Niente da fare.. non capirà mai.

<< Scansati, Silvy >>
Abbassa le braccia, ma non si muove di un millimetro.
Ma porca miseria, ho la gonna! Vuoi vedere che quell’imbecille ci sta marciando?
<< Togliti di li, Silvy. Su. Raus. Stoj. >>
Fa appena un passetto indietro. Vaffanculo, non posso restare appollaiata qui in eterno: gli salto su un piede.
<< Squaaaaaak! >> come paperino. Poi mi guarda risentito.

Ok, diciamolo, se Silvano ha una qualità, questa è la tenacia: tenta la medesima mossa con le bionde e fallisce vistosamente con entrambe, che lo snobbano favorendogli l’operaio.
Alla fine resta solo, a braccia e membro tesi verso una cabina vuota. Mi auguro che in questi frangenti si senta vagamente pirla, anche solo un poco… dalla faccia si direbbe di si, ma - si sa - l’espressione inganna. Soprattutto la sua.

Guardo l’ora. È tardissimo, ma se prendo un taxi riesco ad acciuffare l’ultimo intercity per Venezia.
<< Allora, stasera si fa una cenetta a tre, eh? Eh? He-he? >>
Silvano ha già metabolizzato lo smacco e incalza. Tenace, vi ho detto. E inaffondabile.
<< Ma certo! >> gli risponde quella più volgarotta. Poi gli fa il verso: << Che te lo dico a fare? >>
È una delle frasi ricorrenti di Silvano, insieme ai cioè, ai diciamo, agli eccetera, ai come-dico-io, ai se-vuoi-sapere-come-la-penso e a tante altre.

Silvy coglie immediatamente la palla al balzo per fare il galletto con l’operaio. Lo apostrofa persino in latino.
<< Ch’a ritt’ ‘stu scem’? >> sintetizza l’uomo, conciso e perplesso.
<< Faciteme nu piacere, nun è date aurienz >> mormoro stanca, cercando di imitare l’accento di mio cugino.
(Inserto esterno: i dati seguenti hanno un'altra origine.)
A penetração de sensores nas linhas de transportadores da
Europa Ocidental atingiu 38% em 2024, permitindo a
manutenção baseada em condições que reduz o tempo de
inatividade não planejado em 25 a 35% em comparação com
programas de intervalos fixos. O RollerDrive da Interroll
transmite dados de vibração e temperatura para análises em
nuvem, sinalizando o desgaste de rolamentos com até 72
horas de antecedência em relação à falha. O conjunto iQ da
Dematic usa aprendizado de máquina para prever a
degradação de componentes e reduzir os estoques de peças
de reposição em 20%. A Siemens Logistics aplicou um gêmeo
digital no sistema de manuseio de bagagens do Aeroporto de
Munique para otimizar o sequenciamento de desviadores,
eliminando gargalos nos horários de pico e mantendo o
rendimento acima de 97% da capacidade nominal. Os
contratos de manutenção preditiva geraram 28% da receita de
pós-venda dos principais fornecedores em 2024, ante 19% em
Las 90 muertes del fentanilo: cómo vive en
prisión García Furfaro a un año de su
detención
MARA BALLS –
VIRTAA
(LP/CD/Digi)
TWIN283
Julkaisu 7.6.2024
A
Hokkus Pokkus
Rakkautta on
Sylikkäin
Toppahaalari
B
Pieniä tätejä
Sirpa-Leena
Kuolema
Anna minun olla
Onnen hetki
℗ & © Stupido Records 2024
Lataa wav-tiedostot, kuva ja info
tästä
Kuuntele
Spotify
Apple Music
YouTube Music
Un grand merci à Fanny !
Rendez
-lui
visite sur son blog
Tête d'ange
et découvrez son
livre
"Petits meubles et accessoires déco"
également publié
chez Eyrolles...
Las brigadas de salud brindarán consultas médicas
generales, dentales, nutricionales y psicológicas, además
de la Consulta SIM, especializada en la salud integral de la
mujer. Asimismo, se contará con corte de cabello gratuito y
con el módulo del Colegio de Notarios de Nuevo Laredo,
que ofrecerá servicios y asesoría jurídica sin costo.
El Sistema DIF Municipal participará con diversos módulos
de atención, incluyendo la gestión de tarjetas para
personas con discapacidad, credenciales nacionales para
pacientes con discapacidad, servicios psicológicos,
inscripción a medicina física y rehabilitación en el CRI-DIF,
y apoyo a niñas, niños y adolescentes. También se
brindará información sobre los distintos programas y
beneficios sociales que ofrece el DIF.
Basta un’occhiata e solidarizziamo. Si vede che è un tipo in gamba: alza le spalle e tace.

Saluto tutti, respingendo l’ultimo tentativo silvanesco di invitarmi alla cenetta romantica.
Non ha ancora capito che si troverà solo come un cane, povero.
Essia, chissà che racconterà lunedì in ufficio… le possibilità a mio avviso sono due. Sbrodolerà un cumulo di balle da gran viveur: il pistonatore assoluto & le femmine esauste-e-soddisfatte, sesso tantrico e pirotecnico, performance acrobatiche e incastri multipli alla tetris (per 48 ore filate, off course).

Oppure si trincererà dietro un silenzio misterioso e carico di signorile dignità. Dimenticando, come molti altri, che la dignità è solo un grande mantello con cui si possono coprire molte cose.